* [TASK LIST]
**a)** In the forum thread about the puppies someone called Labs, how old are the puppies?
**b)** Continue the forum thread about the German Shepherd puppies taken for Labs, starting right after its last post.

# I was tricked!!!



## Dannay (Oct 31, 2006)

Here is an email I sent to our breeder, about the deceitful tricking that i've obviously been exposed to after a conversation outside Walmart... (the puppies in question are 10 wks old and can be seen in this thread Atlas & Kronos )



> Quote:Shannon!
> 
> I think we have a problem! It seems, apparently, we actually bought 2 Lab Puppies from you, instead of GSD!!
> 
> ...


----------



## Mr. Nixie (Jul 19, 2007)

Those are the most GERMAN SHEPHERD looking labs I have ever seen in my entire life....

(great looking pups!!!)


----------



## Spitfire22 (Jun 9, 2005)

Nah, c'mon those aren't labs!. Them er labaradoodles man. Anyone can see that.


----------



## jarn (Jul 18, 2007)

geeeez....i thought they'd at least be all black (all black labs, of course). 

i have a black 'lab' that must be related to them! LOL!


----------



## Ewilliams (Oct 17, 2007)

You poor thing! I can't believe they sold you labs..... that just happen to look like shepherds? Was the guy for real? Maybe he bred sheps and didn't know it???? Too funny.


----------



## Dano (Sep 20, 2004)

That is funny. I got the same thing about my black GSD until she reached 2 or 3 years old. "That's not a GS. It's black and they don't make them in black. It's a Lab with pointy ears. You got ripped off, man!"

* [LISTED RECORDS]
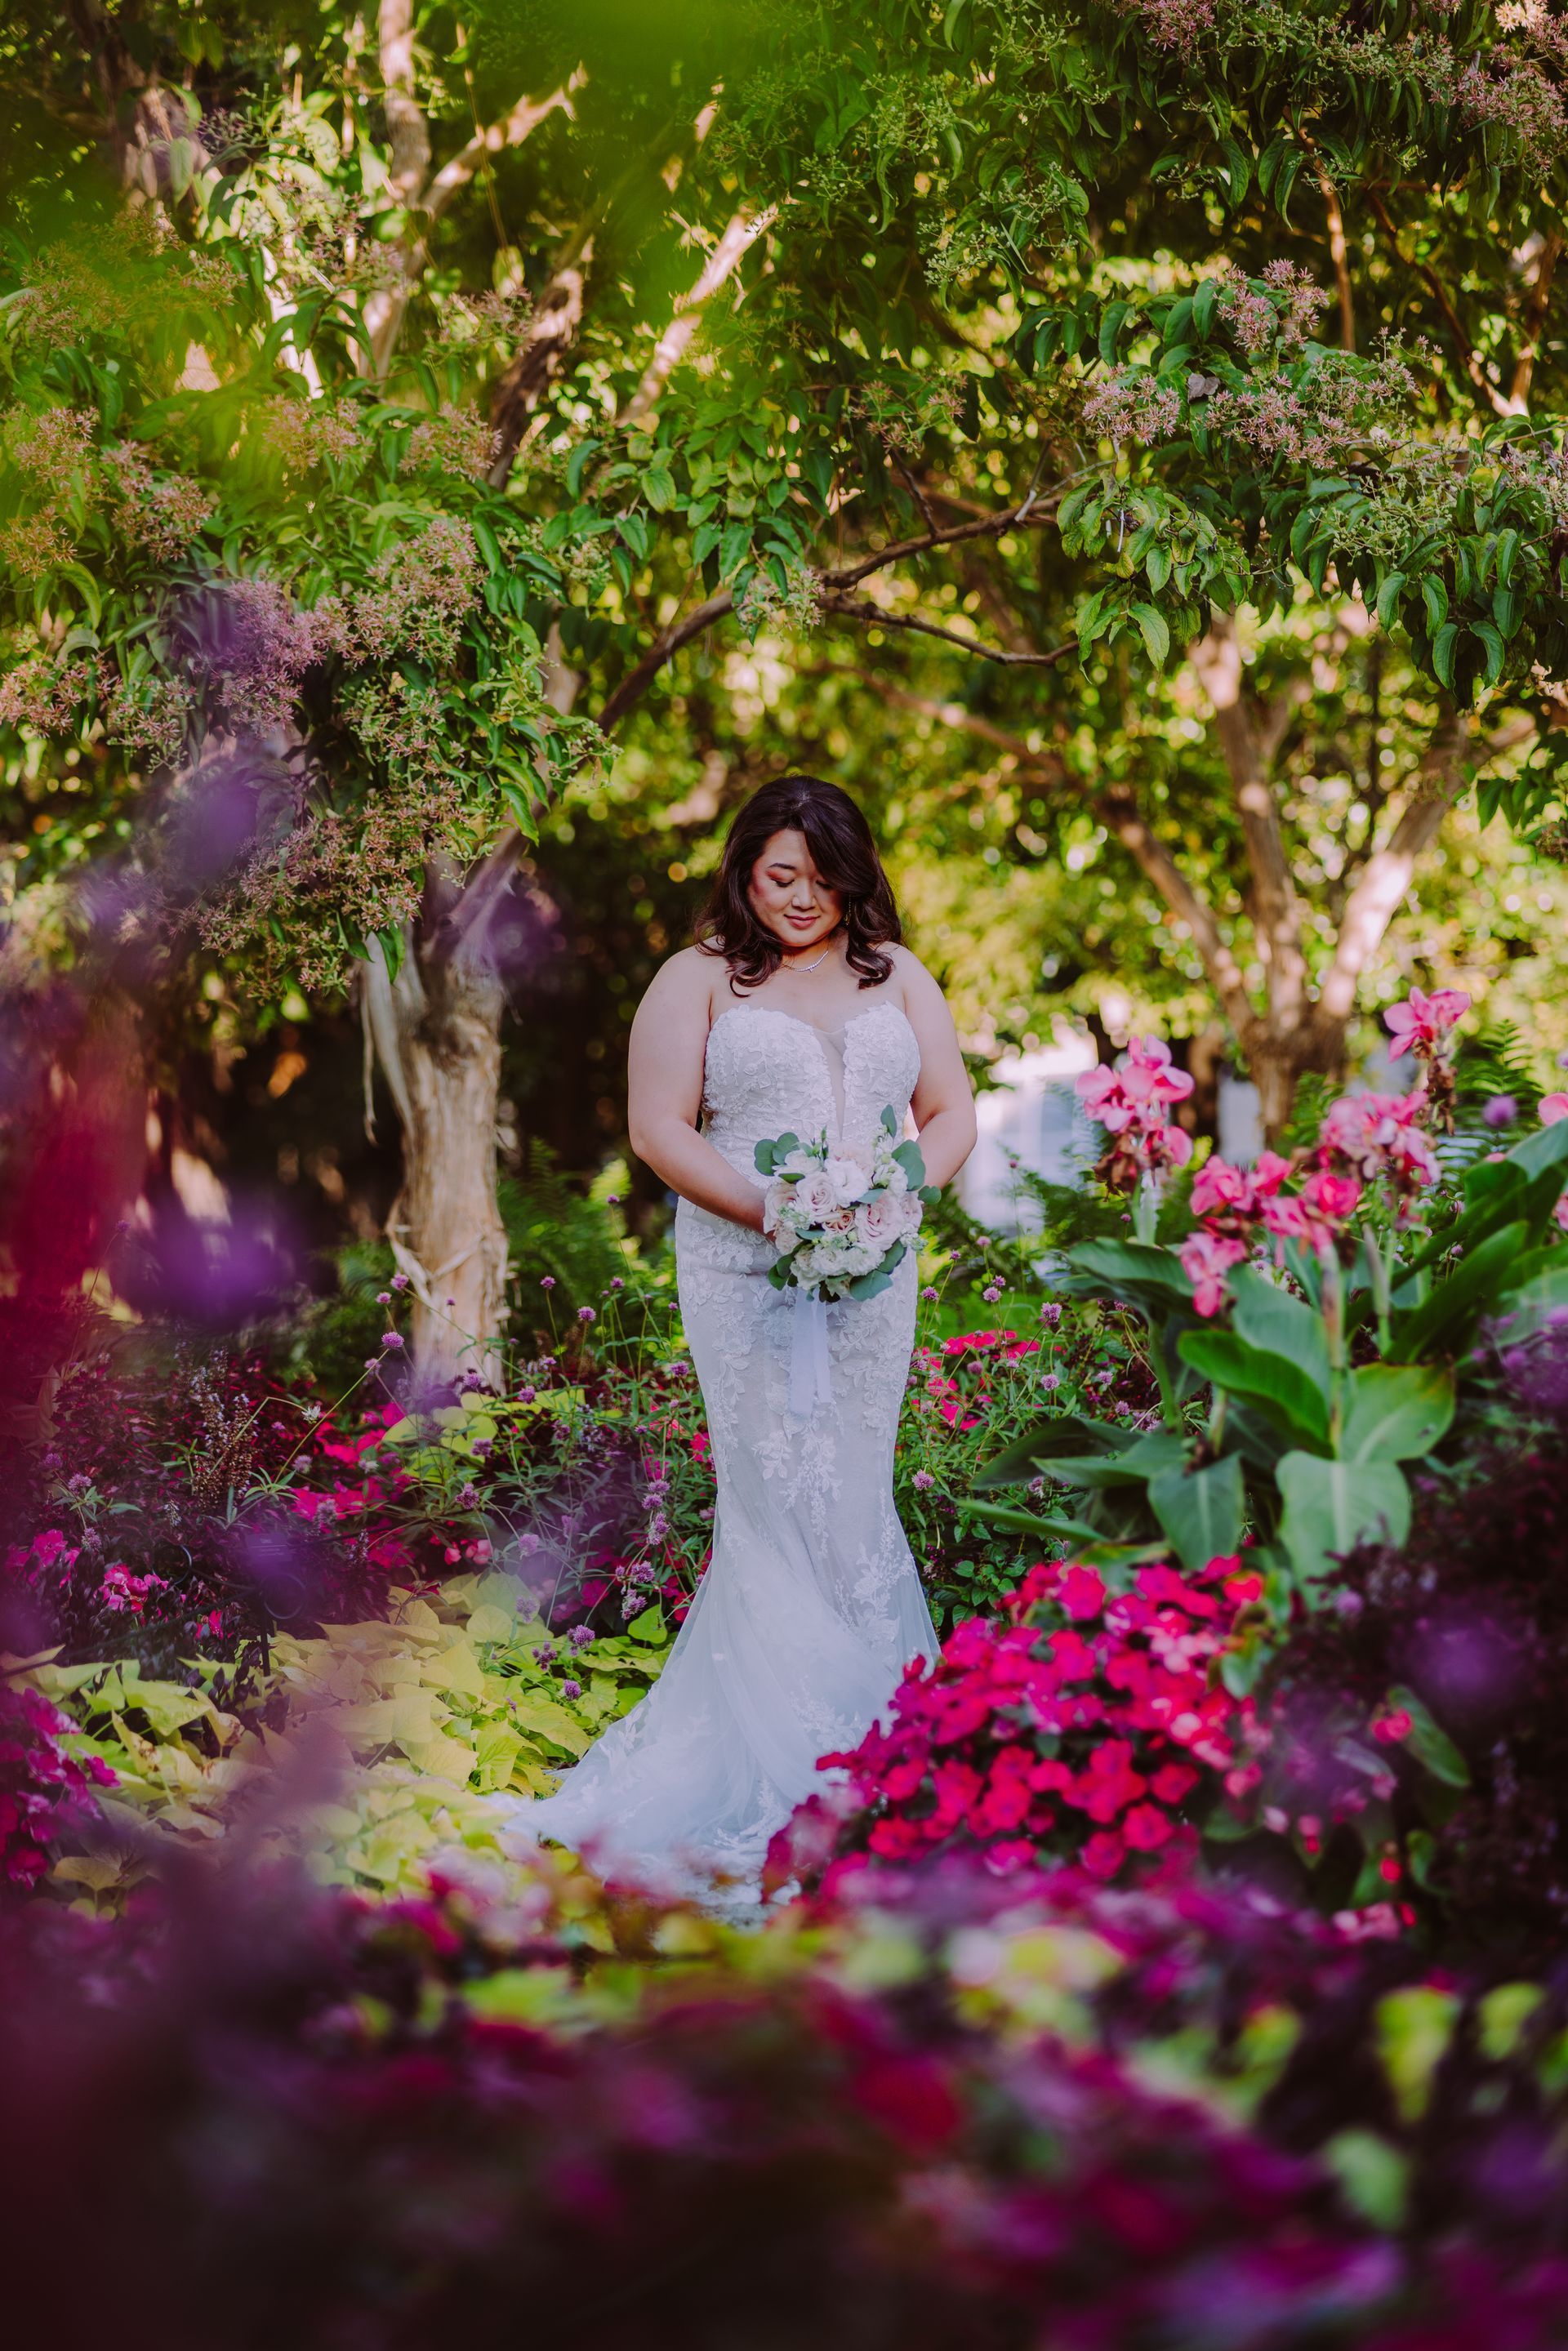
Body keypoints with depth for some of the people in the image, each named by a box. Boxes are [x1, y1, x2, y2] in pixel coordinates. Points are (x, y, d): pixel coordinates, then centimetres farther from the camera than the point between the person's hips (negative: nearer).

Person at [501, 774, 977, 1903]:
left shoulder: (898, 978, 15)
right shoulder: (701, 982, 4)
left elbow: (952, 1112, 14)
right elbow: (659, 1128, -3)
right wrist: (768, 1208, -15)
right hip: (744, 1275, -3)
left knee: (853, 1497, 4)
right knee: (780, 1497, -8)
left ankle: (869, 1738, 12)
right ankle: (788, 1759, -3)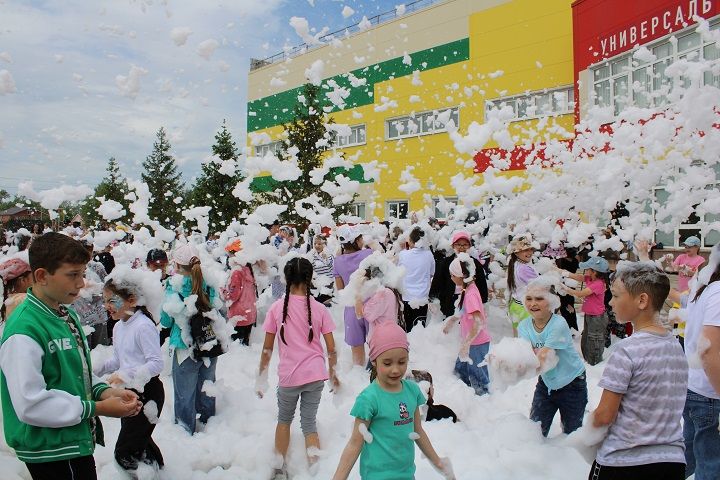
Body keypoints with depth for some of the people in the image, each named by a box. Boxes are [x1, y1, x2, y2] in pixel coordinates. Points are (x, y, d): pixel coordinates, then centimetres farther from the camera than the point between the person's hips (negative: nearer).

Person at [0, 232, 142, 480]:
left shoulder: (67, 316, 6)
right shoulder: (24, 331, -23)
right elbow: (30, 405, -27)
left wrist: (104, 391, -4)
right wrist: (97, 408, -21)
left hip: (77, 441, 9)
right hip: (51, 452, -8)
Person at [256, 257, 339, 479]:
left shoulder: (277, 307, -6)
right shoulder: (319, 308, -4)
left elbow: (267, 348, -2)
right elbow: (331, 349, -1)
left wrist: (261, 378, 10)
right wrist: (333, 374, 14)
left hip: (288, 376, 0)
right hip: (315, 375, 0)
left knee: (284, 419, 24)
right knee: (309, 422, 16)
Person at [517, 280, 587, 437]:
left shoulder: (559, 324, -26)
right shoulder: (524, 326, -10)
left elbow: (544, 357, -36)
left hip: (572, 385, -4)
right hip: (546, 383, 4)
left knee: (571, 433, 12)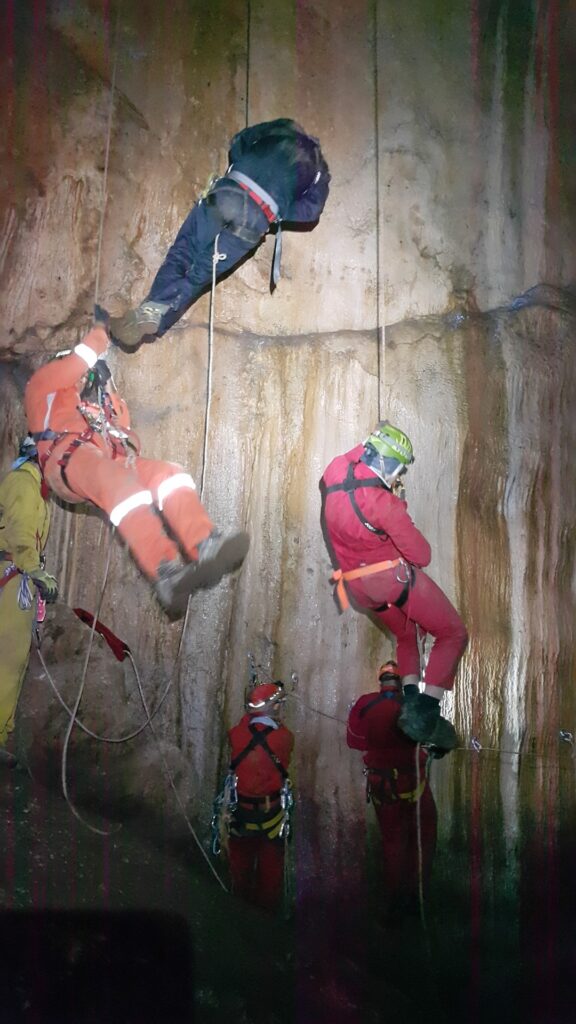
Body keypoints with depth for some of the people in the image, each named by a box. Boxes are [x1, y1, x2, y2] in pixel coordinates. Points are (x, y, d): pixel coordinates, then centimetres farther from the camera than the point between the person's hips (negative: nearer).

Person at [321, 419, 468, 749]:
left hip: (360, 587, 8)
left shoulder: (334, 472, -5)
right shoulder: (384, 503, -26)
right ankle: (426, 714, -4)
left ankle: (410, 701, 16)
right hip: (396, 576, -8)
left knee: (406, 637, 29)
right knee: (453, 634, 5)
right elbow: (422, 556, -19)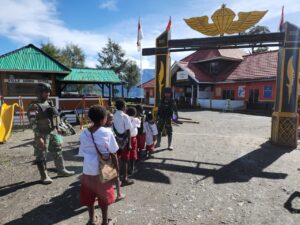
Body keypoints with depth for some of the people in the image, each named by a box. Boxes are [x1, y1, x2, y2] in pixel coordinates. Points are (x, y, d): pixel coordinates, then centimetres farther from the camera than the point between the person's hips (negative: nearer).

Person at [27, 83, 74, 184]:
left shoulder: (50, 103, 10)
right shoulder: (34, 106, -13)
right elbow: (33, 123, -18)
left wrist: (57, 128, 16)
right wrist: (38, 137, -22)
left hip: (53, 132, 8)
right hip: (43, 134, -7)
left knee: (58, 152, 15)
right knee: (41, 156, 4)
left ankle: (61, 170, 29)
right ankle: (44, 176, 17)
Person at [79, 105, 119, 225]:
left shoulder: (83, 134, -5)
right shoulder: (107, 132, -15)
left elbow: (83, 153, 1)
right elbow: (113, 153, -10)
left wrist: (88, 165, 12)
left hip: (88, 170, 3)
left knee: (89, 196, 20)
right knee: (104, 196, 15)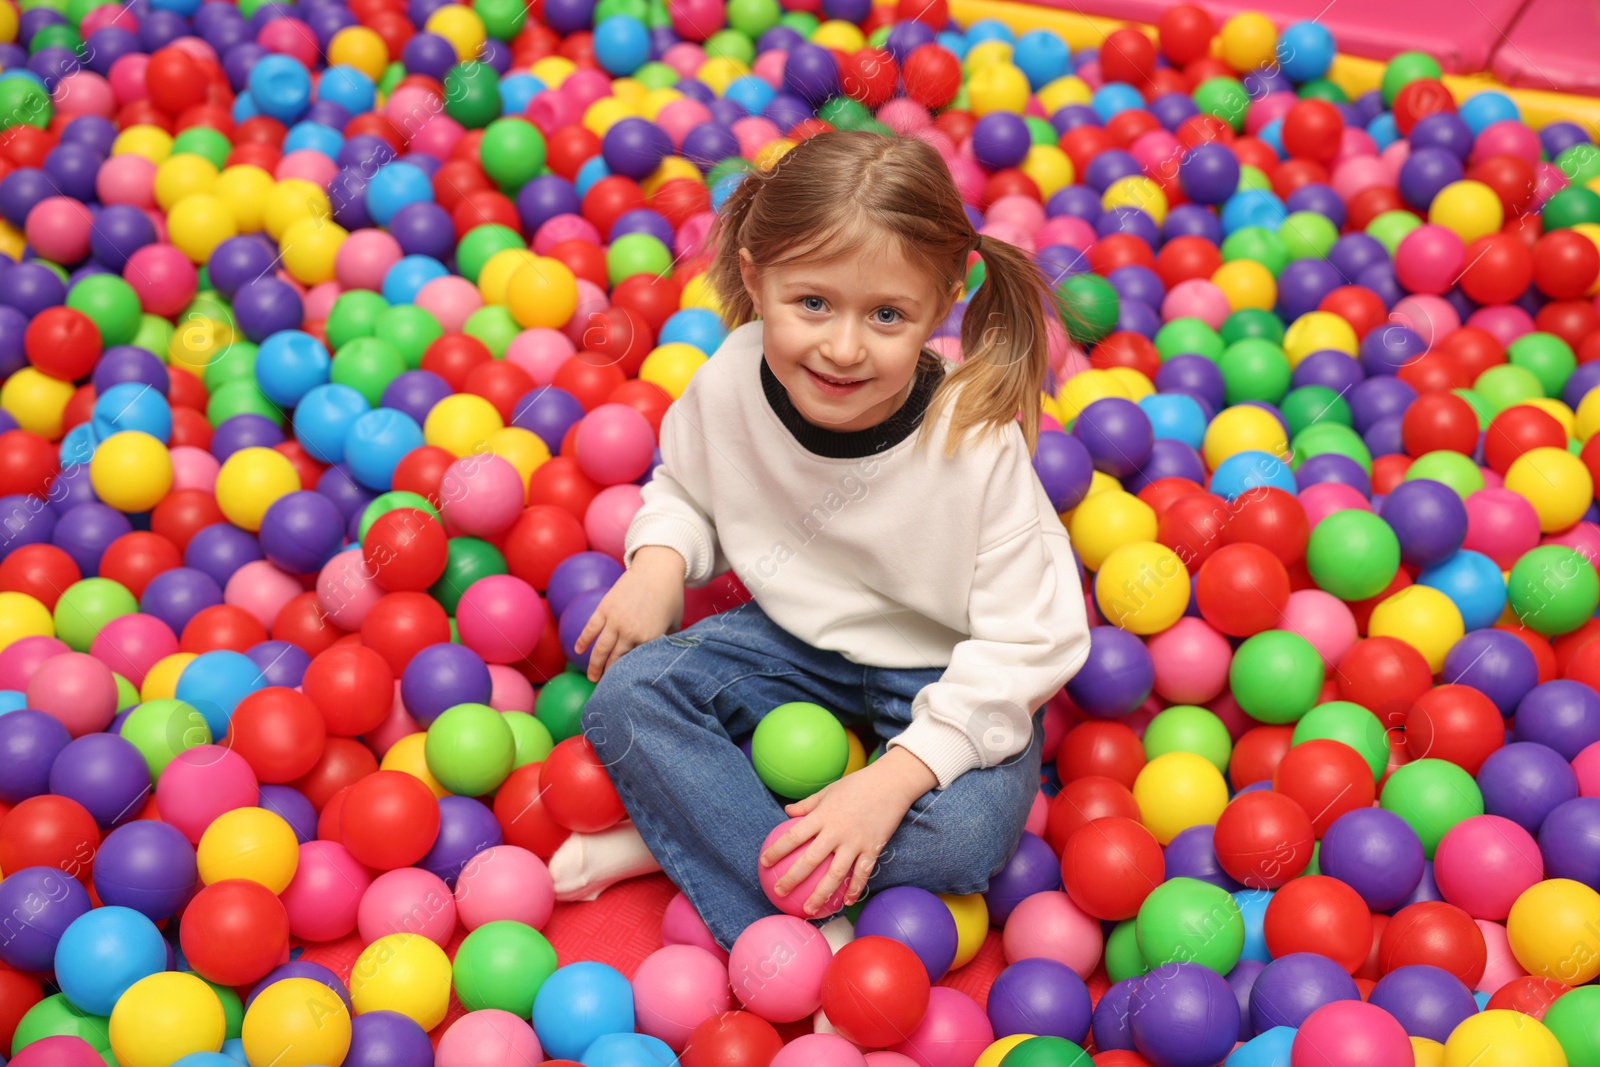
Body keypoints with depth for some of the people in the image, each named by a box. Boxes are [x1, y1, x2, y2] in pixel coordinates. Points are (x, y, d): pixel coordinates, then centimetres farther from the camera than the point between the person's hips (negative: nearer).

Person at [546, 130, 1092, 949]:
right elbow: (684, 492, 5)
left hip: (943, 674, -3)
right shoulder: (729, 384, -19)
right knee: (626, 696, -19)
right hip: (794, 637, 4)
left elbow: (1027, 645, -24)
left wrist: (893, 778, -31)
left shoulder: (976, 442, -30)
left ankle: (680, 840, -14)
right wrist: (657, 564, -19)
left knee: (966, 831, -30)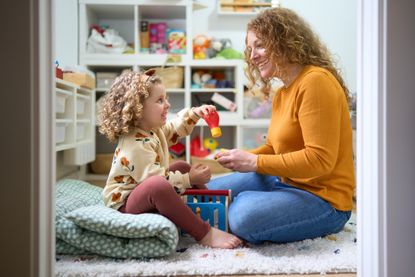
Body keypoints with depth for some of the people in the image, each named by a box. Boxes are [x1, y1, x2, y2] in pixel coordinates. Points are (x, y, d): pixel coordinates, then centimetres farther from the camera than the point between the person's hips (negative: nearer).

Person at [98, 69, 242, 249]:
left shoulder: (153, 129, 3)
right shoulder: (135, 144, -28)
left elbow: (177, 128, 19)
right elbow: (154, 179, -32)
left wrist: (194, 113, 1)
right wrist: (189, 179, -23)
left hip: (149, 195, 11)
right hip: (124, 202, -11)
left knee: (183, 167, 16)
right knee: (157, 186, -41)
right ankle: (205, 234, -33)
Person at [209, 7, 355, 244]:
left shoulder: (315, 82, -19)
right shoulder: (282, 93, 11)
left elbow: (319, 160, -26)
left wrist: (254, 162, -22)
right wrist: (242, 157, -6)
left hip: (324, 197, -8)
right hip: (286, 181, 8)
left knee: (246, 215, -33)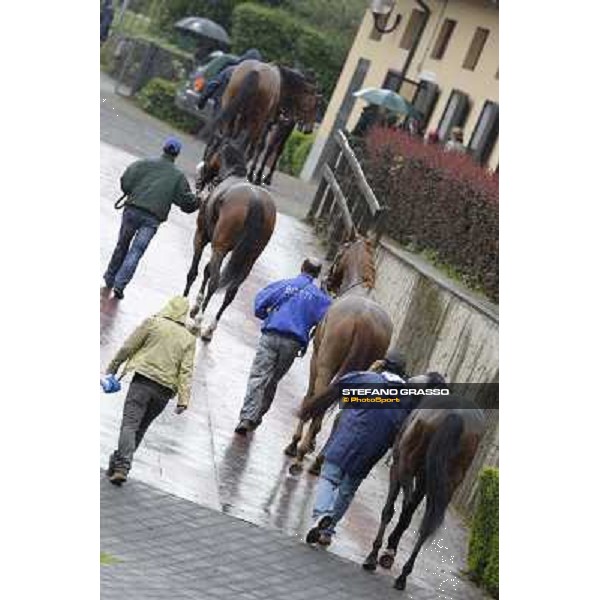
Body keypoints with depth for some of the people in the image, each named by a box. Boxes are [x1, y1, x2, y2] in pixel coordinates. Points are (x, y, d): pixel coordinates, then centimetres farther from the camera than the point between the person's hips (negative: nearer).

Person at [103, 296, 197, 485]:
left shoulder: (153, 323, 4)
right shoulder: (189, 339, 12)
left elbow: (128, 347, 3)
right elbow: (186, 370, 2)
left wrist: (113, 367, 14)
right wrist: (184, 399, -4)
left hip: (143, 380, -4)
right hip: (165, 389, 4)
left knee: (129, 424, -11)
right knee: (140, 428, 15)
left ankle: (121, 468, -27)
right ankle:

* [EXERCISE RESPONSES]
**a)** They are 10 weeks old.

**b)**
----------



## sklippstein (Apr 10, 2008)

Actually they are in their lab coats (hee hee, get it?)


----------



## Dannay (Oct 31, 2006)

Yeah, I was pretty confused at the time, and unfortunately he was dead serious about it. He was pretty p'ed off that I didn't believe him. I could "somewhat" understand if they were all black, but with the tan/brown on them, especially their legs, I was thinking... huh?!?

It is amazing though to be out in public, and hear what people do say. We had a lot of people ask us "Oh, what are they?" and when we told them they were 10 wk old Shepherds, they would ask, in a very disbelieving voice "really? huh". Odd!

I also had 2 women walk past us going into Walmart. One woman says to the other "Aww, look at those little shepherds" and the other replied "Huh? nah, them a mix of some kind, them ain't shepherds". I just chuckled, and didn't say a word.

I'm still confused how Shannon (the breeder) tricked us though! I didn't see a single lab amongst her 8 GSDs, but maybe they were just labs dressed as Shepherds!!


----------



## Elmo's Mom (May 21, 2007)

Those are some gorgeous labs!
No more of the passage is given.